PERINTAH TUGAS
Tuliskan kembali tanpa perubahan bagian teks tentang kuliah Einstein yang dimulai dengan kata-kata yang memuat "tersebut hanyalah bagian" dan berakhir dengan "bernama Kaizo. Prof.".

TEKS SUMBER
++++++++++++++++++++

Pengantar:
Siapa yang tidak kenal formula Einstein E = m c2
atau paradoks si kembar yang mendapati saudara kembarnya sudah jauh
lebih tua setelah ia melakukan perjalanan dengan kecepatan mendekati
kecepatan cahaya? Namun tidak semua orang tahu kalau "keajaiban"
tersebut hanyalah bagian kecil dari teori relativitas Einstein, serta
bagaimana sebenarnya Einstein mendapatkan teori relativitas tersebut.
Pada tanggal 14 Desember 1922 Albert Einstein menyampaikan kuliah umum
di depan mahasiswa Kyoto Imperial University tentang ide-ide yang
melatar-belakangi lahirnya teori relativitas khusus dan umum. Kuliah ini
merupakan bagian dari lawatan Einstein ke Jepang selama 43 hari di
penghujung tahun 1922 bersama istrinya Elsa. Lawatan ini cukup unik,
karena inilah satu-satunya lawatan Eistein ke Asia. Selama kunjungan
tersebut, Einstein memiliki jadwal yang sangat ketat, ia harus
memberikan kuliah untuk para profesional (fisikawan) serta publik umum.
Tahun berikutnya, catatan kuliah ini
diterbitkan oleh sebuah majalah bulanan Jepang yang bernama Kaizo. Prof.
Masahiro Morikawa dari Ochanomizu University menerjemahkan artikel
tersebut ke dalam bahasa Inggris dalam buletin Asosiasi Himpunan
Fisikawan Asia Pasifik yang terbit bulan April lalu. Seperti keyakinan
Prof. Morikawa, saya pun sependapat bahwa artikel ini selayaknya
diketahui masyarakat. Satu hal penting yang dapat kita pelajari dari
kuliah ini adalah fakta bahwa sebagai manusia biasa Einstein pernah
hampir putus-asa karena sulitnya problem relativitas. Namun kombinasi
antara ketekunan, kerja keras, kejeniusan, hubungan baik dengan sesama
ilmuwan, serta keberuntungan yang ia miliki, merupakan faktor yang
akhirnya menentukan keberhasilan Einstein melahirkan kedua teori
relativitas tersebut. Hal ini tentu saja patut menjadi renungan bagi
para ilmuwan di republik ini.
Berikut adalah terjemahan pidato Einstein tersebut.
Bukanlah suatu hal yang mudah untuk menceritakan secara lengkap
bagaimana saya mendapatkan teori relativitas. Hal ini disebabkan oleh
adanya beragam kompleksitas yang secara tidak langsung memotivasi
pemikiran manusia. Saya pun tidak ingin menyampaikan secara rinci
perkembangan pemikiran saya berdasarkan makalah-makalah ilmiah saya,
namun saya akan secara sederhana menyampaikan pada anda esensi
perkembangan pemikiran tersebut.

++++++++++++++++++++

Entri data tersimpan
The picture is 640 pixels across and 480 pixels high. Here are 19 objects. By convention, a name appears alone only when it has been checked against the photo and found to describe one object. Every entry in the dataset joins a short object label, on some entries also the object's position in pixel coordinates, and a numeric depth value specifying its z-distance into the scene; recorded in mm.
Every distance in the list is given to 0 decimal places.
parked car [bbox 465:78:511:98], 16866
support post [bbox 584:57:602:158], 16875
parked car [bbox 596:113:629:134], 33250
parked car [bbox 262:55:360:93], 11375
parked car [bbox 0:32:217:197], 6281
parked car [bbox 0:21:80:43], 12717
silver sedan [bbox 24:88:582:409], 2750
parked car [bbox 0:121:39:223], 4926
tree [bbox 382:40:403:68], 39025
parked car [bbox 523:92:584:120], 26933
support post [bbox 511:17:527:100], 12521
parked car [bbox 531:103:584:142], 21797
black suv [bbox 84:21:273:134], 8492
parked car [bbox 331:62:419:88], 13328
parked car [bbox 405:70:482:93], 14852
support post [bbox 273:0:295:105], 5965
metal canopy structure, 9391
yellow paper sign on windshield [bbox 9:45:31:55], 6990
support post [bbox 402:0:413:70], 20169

++++++++++++++++++++

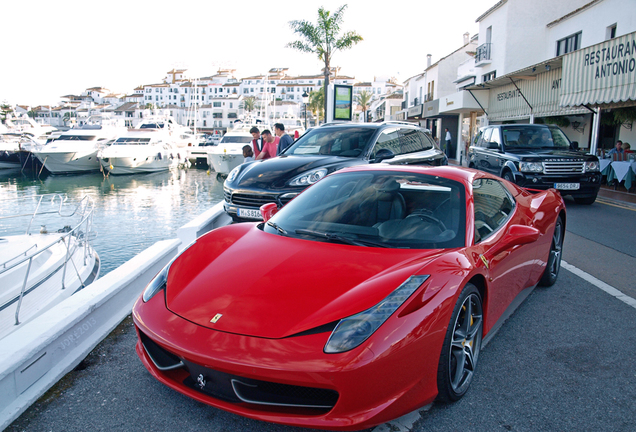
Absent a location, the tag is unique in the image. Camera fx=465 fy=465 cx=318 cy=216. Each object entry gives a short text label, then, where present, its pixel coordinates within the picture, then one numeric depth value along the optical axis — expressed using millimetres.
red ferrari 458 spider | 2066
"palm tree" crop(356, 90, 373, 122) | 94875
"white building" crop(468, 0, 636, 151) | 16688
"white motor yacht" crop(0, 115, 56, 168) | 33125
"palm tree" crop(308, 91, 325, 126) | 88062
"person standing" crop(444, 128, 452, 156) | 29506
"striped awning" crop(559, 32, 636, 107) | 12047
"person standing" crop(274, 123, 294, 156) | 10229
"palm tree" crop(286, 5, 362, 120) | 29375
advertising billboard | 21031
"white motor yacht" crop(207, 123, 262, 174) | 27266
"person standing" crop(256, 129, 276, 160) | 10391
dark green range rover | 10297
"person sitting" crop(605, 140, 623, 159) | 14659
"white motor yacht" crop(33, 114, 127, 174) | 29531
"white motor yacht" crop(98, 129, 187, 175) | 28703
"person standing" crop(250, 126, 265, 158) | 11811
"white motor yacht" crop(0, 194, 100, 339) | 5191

++++++++++++++++++++

KOTAK JAWABAN
tersebut hanyalah bagian kecil dari teori relativitas Einstein, serta
bagaimana sebenarnya Einstein mendapatkan teori relativitas tersebut.
Pada tanggal 14 Desember 1922 Albert Einstein menyampaikan kuliah umum
di depan mahasiswa Kyoto Imperial University tentang ide-ide yang
melatar-belakangi lahirnya teori relativitas khusus dan umum. Kuliah ini
merupakan bagian dari lawatan Einstein ke Jepang selama 43 hari di
penghujung tahun 1922 bersama istrinya Elsa. Lawatan ini cukup unik,
karena inilah satu-satunya lawatan Eistein ke Asia. Selama kunjungan
tersebut, Einstein memiliki jadwal yang sangat ketat, ia harus
memberikan kuliah untuk para profesional (fisikawan) serta publik umum.
Tahun berikutnya, catatan kuliah ini
diterbitkan oleh sebuah majalah bulanan Jepang yang bernama Kaizo. Prof.